• [EXERCISE INSTRUCTIONS]: Return everything in the GCN circular below, word for word, from "The XRT began" down to "of SGR 1806-20.".

GCN Circular 14251
Subject
Trigger 549841: Swift detection of SGR1806-20
Date
2013-02-27T01:42:03Z (12 years ago)
From
David Palmer at LANL <palmer@lanl.gov>
D. N. Burrows (PSU), N. Gehrels (NASA/GSFC), C. Gronwall (PSU),
J. A. Kennea (PSU), A. Y. Lien (NASA/GSFC/ORAU),
F. E. Marshall (NASA/GSFC), D. M. Palmer (LANL) and
T. N. Ukwatta (MSU) report on behalf of the Swift Team:
At 01:21:40 UT, the Swift Burst Alert Telescope (BAT) triggered and
located a burst from the known position of the Soft Gamma Repeater
SGR 1806-20 (trigger=549841). Swift slewed immediately to the burst.
The BAT on-board calculated location is
RA, Dec 272.183, -20.393 which is
RA(J2000) = 18h 08m 44s
Dec(J2000) = -20d 23' 33"
with an uncertainty of 3 arcmin (radius, 90% containment, including
systematic uncertainty). The BAT light curve showed a single-peak
structure with a duration of about 0.128 sec. The peak count rate
was ~5000 counts/sec (15-350 keV), at ~0 sec after the trigger.
The XRT began observing the field at 01:22:31.6 UT, 50.8 seconds after
the BAT trigger. Using promptly downlinked data we find an X-ray source
with an enhanced position: RA, Dec 272.1635, -20.4104 which is
equivalent to:
RA(J2000) = 18h 08m 39.23s
Dec(J2000) = -20d 24' 37.5"
with an uncertainty of 3.1 arcseconds (radius, 90% containment). This
location is 1.8 arcseconds from that of SGR 1806-20.
UVOT took a finding chart exposure of 150 seconds with the White
filter starting 53 seconds after the BAT trigger. No optical
counterpart has been found in the initial data products. The 8'x8'
region for the list of sources generated on-board covers SGR1806-20.
The list of sources is typically complete to about 18 mag. No
correction has been made for the large, but uncertain extinction
expected.
BAT's most recent detection of a burst from this source was
a month ago (2013-01-20), and a comparably-sized burst was
most recently detected by BAT on 2010-03-26.

• [DATA LISTING]:
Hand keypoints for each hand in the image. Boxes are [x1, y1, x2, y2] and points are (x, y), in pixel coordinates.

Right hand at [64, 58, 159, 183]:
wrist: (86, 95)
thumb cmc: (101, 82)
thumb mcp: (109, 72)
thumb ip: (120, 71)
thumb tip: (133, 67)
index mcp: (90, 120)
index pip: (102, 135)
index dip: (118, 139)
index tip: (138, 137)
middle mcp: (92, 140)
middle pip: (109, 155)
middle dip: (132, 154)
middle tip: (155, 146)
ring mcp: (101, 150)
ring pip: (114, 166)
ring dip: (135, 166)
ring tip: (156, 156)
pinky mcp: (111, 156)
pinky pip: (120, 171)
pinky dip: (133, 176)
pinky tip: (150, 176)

• [THE ANSWER]:
The XRT began observing the field at 01:22:31.6 UT, 50.8 seconds after
the BAT trigger. Using promptly downlinked data we find an X-ray source
with an enhanced position: RA, Dec 272.1635, -20.4104 which is
equivalent to:
RA(J2000) = 18h 08m 39.23s
Dec(J2000) = -20d 24' 37.5"
with an uncertainty of 3.1 arcseconds (radius, 90% containment). This
location is 1.8 arcseconds from that of SGR 1806-20.